After spending hours in the Metropolitan Museum of Art in New York, your mind spins. So much taken in, so much to process, to sort through, to connect up, to start whole new trains of thought. The items kept and displayed in the Met are often exemplars of their type.

But as Montebello notes, it’s the ability of the curator to find a particular item, a painting, a cultural artifact and tell a coherent story about it; to connect that story to the others floating around the culture in which the object was embedded. The value of the curator’s thought and writing ensures that the objects in the collection have value and that the value continues to grow and deepen.

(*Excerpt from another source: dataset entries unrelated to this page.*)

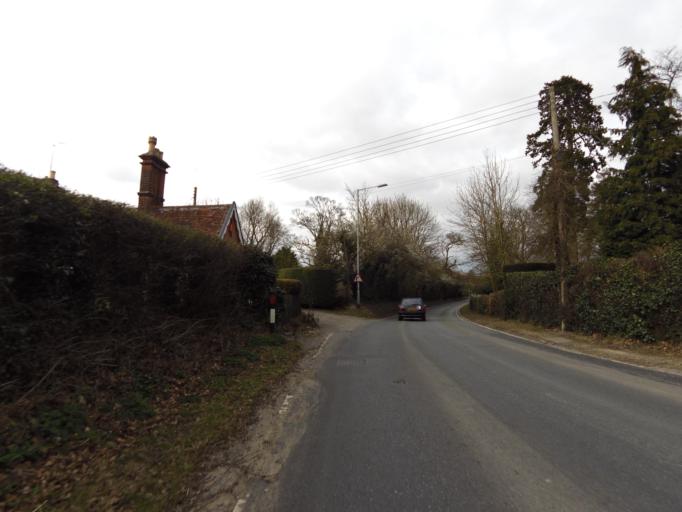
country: GB
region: England
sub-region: Suffolk
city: Ipswich
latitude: 52.0860
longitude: 1.1495
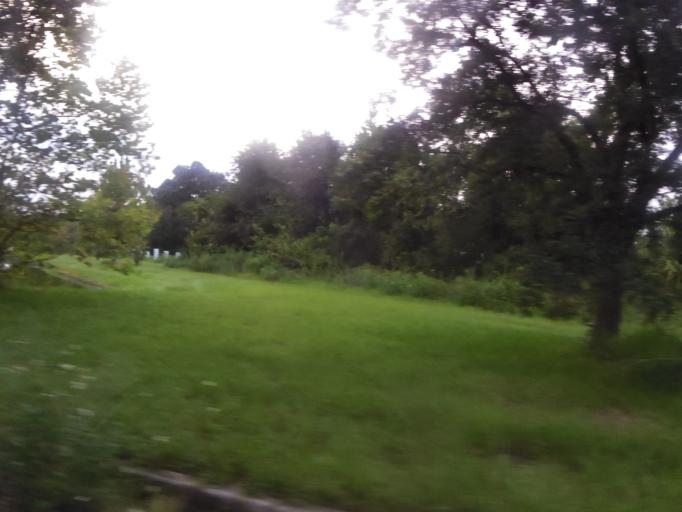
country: US
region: Florida
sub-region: Duval County
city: Jacksonville
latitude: 30.3478
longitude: -81.6972
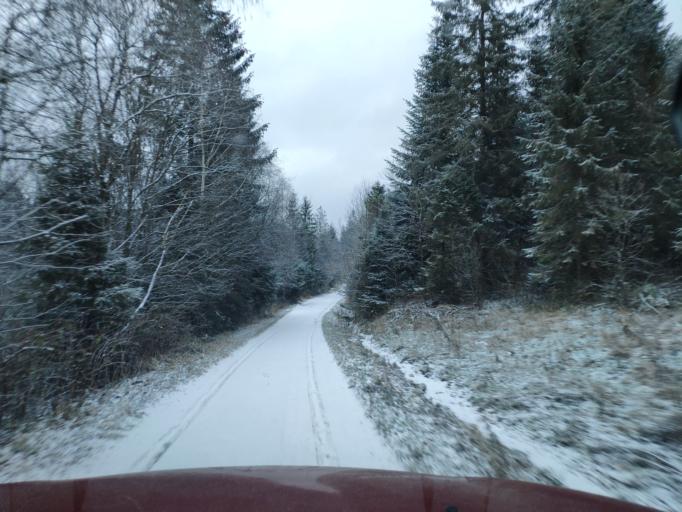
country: SK
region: Kosicky
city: Spisska Nova Ves
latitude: 48.8152
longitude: 20.5379
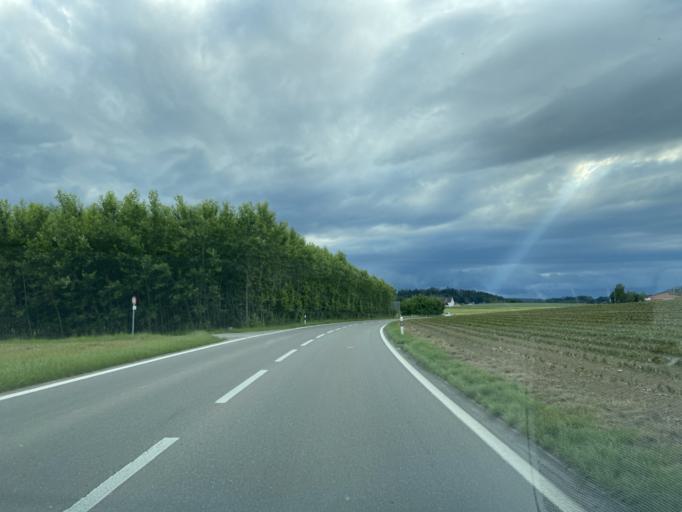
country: CH
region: Thurgau
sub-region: Frauenfeld District
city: Matzingen
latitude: 47.5068
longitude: 8.9289
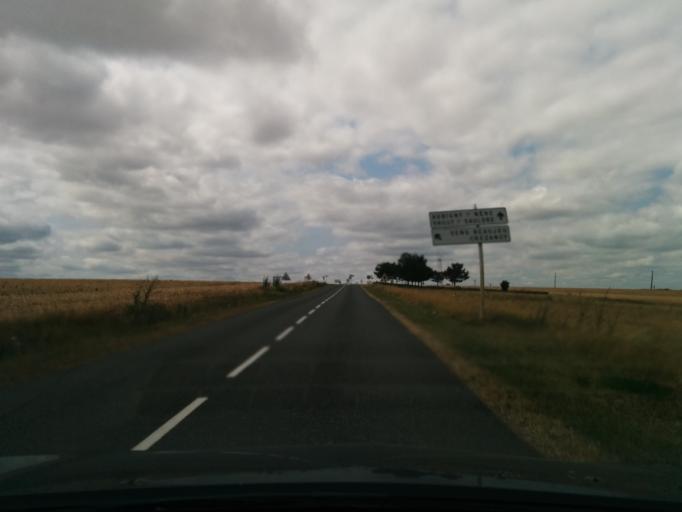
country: FR
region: Centre
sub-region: Departement du Cher
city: Sancerre
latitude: 47.3231
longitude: 2.7917
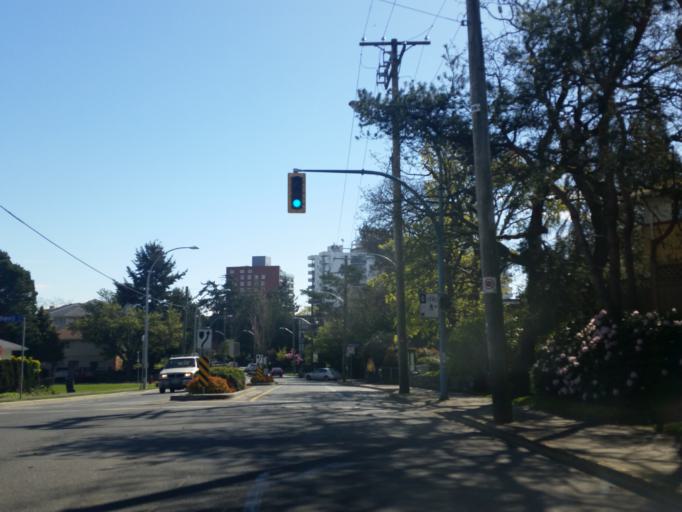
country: CA
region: British Columbia
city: Victoria
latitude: 48.4316
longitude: -123.3938
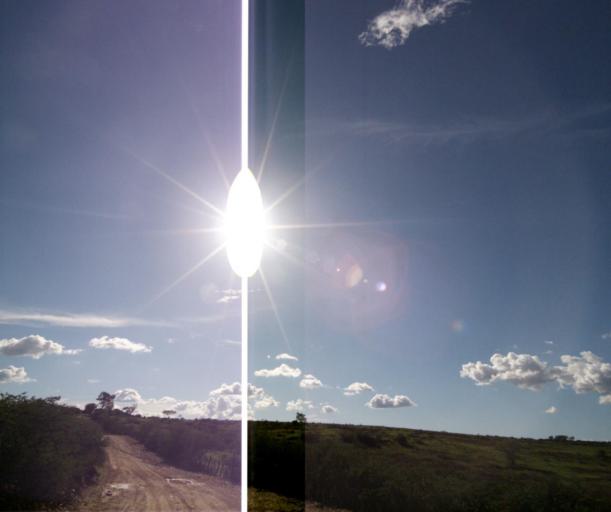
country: BR
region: Bahia
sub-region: Tanhacu
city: Tanhacu
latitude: -14.1846
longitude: -40.9354
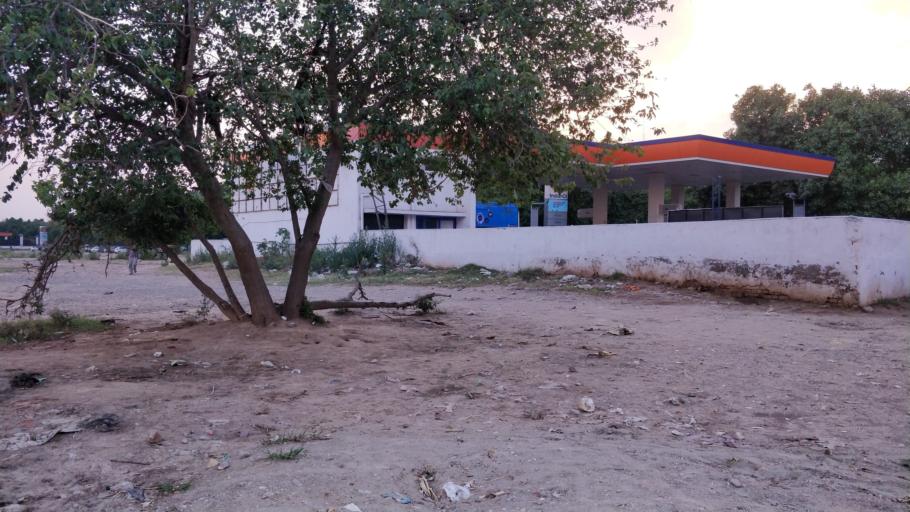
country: IN
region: Chandigarh
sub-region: Chandigarh
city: Chandigarh
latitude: 30.7200
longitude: 76.7709
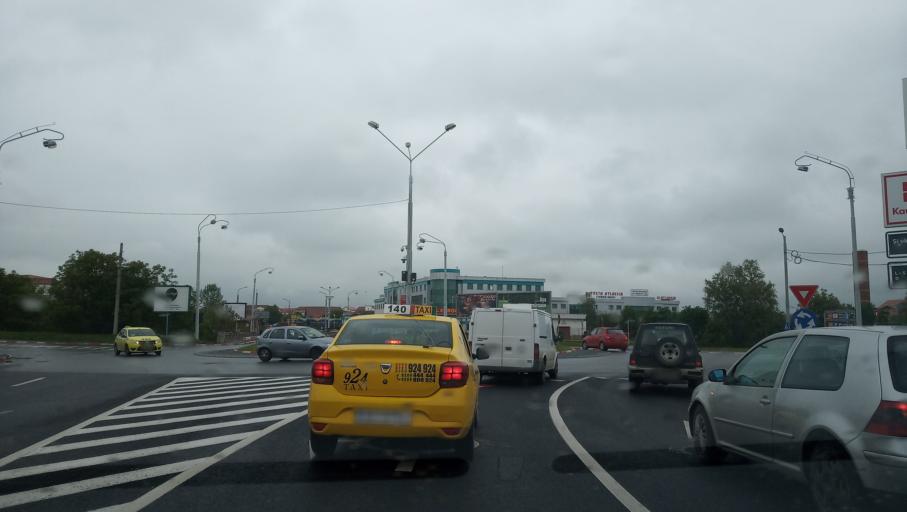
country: RO
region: Sibiu
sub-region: Municipiul Sibiu
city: Sibiu
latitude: 45.7930
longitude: 24.1333
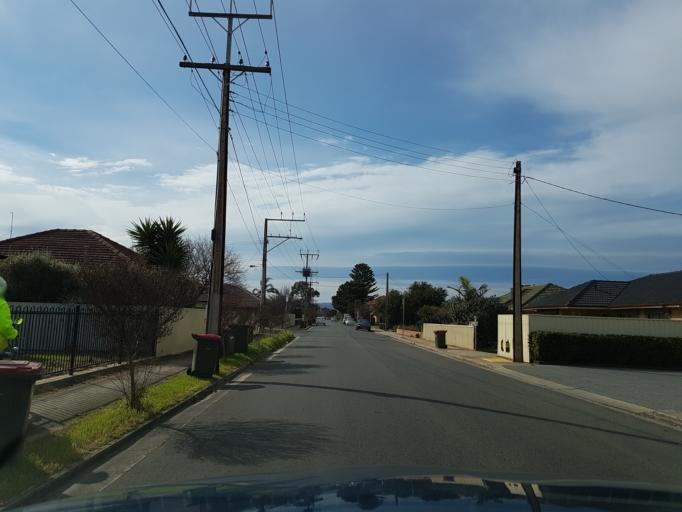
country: AU
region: South Australia
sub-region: City of West Torrens
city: Plympton
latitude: -34.9308
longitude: 138.5388
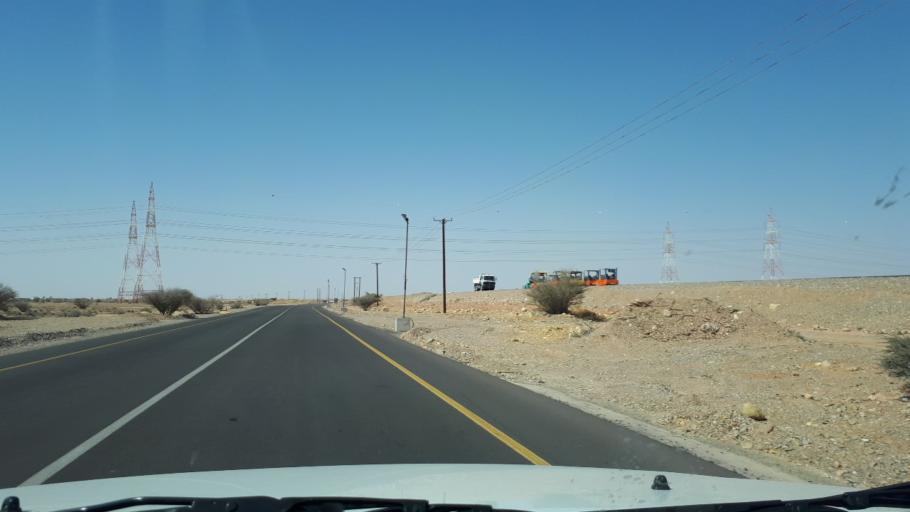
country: OM
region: Ash Sharqiyah
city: Sur
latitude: 22.2866
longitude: 59.2732
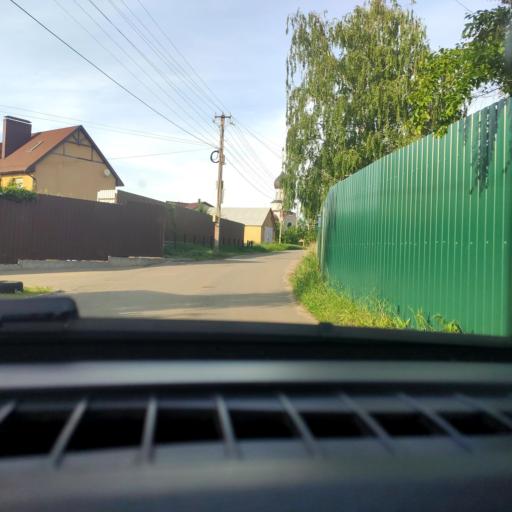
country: RU
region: Voronezj
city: Podgornoye
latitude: 51.7894
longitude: 39.1376
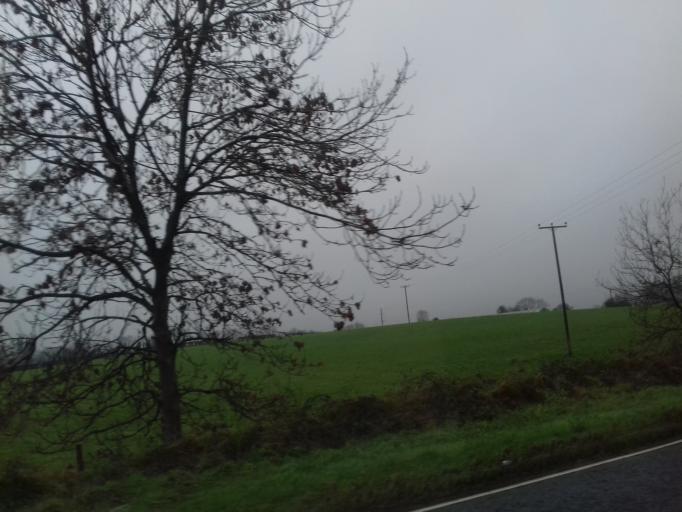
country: GB
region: Northern Ireland
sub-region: Strabane District
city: Sion Mills
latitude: 54.7565
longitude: -7.4513
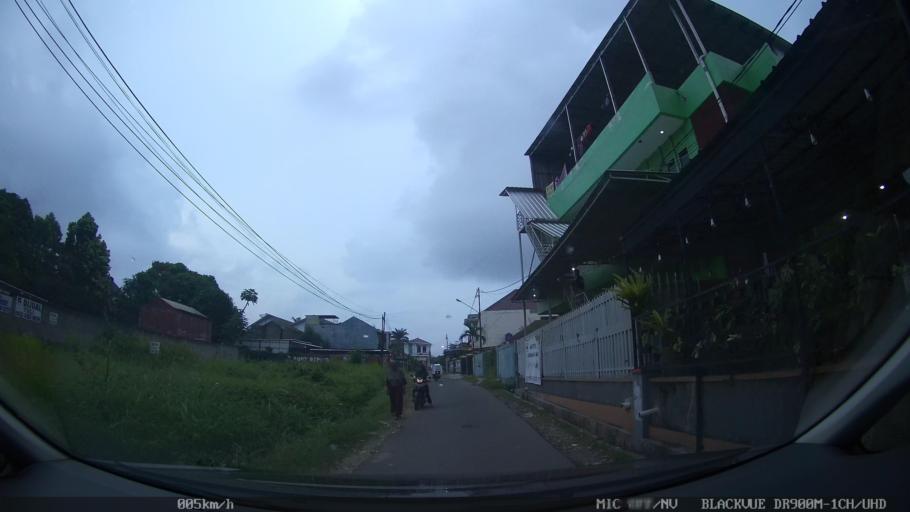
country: ID
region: Lampung
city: Bandarlampung
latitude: -5.4124
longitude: 105.2747
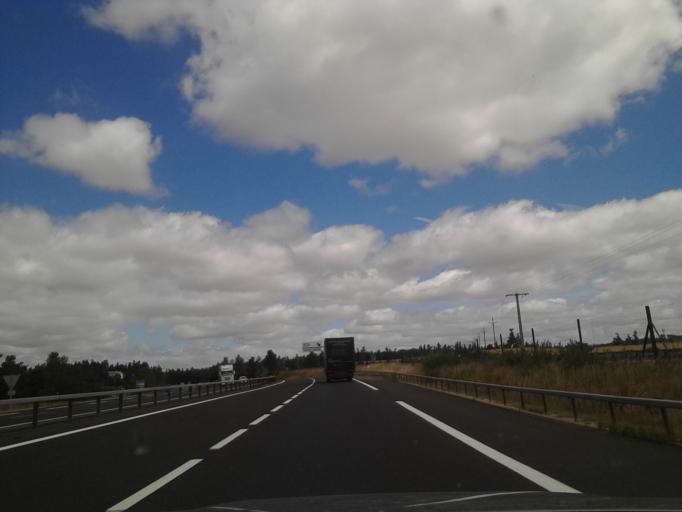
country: FR
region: Languedoc-Roussillon
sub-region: Departement de la Lozere
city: Aumont-Aubrac
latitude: 44.6965
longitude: 3.2819
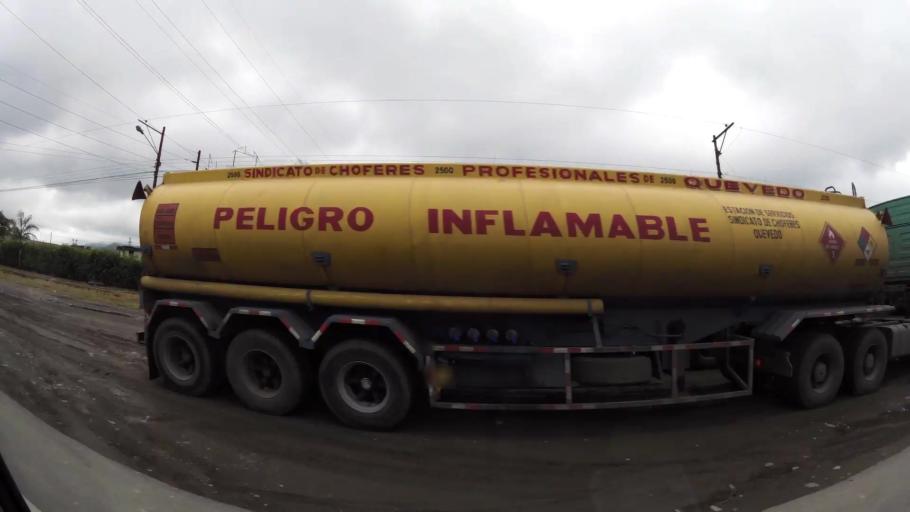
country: EC
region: Santo Domingo de los Tsachilas
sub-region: Canton Santo Domingo de los Colorados
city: Santo Domingo de los Colorados
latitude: -0.2602
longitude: -79.1255
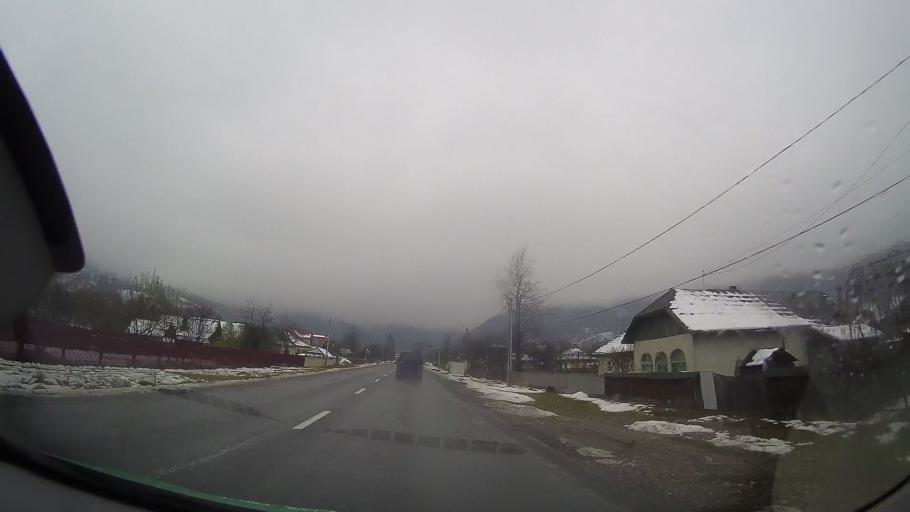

Compare this to the value of the digital object. While our understanding of a digital work can grow in depth, can the artifact itself actually grow in value? The digital object’s relationship with time has been one of depreciation, its existence ephemeral. The business of the digital has been managing a downward slope toward commoditization, and ultimately a price of zero (Of course there are strategies of renewal).
Will the digital object ever have the same investment characteristcs as the items in the Metropolitan’s collection? In the Computer History Museum, the collection is comprised mostly of the physical computers– the software isn’t much to look at. While Jonathan Ive’s designs will certainly earn a place at the Cooper-Hewitt, will there be a day when we will see digital objects in a physical building like the Metropolitan Museum? If there is such a thing as a digital art object it may displace the Museum. Is there a reason to view such a work in such a place? The digital object can only be viewed in a digital venue. Unlike the artifacts in the Met, the digital object is not unique. It’s always a copy, it can always find its way to you through the Network. And the most valuable currency in establishing a collection? Curatorial expertise.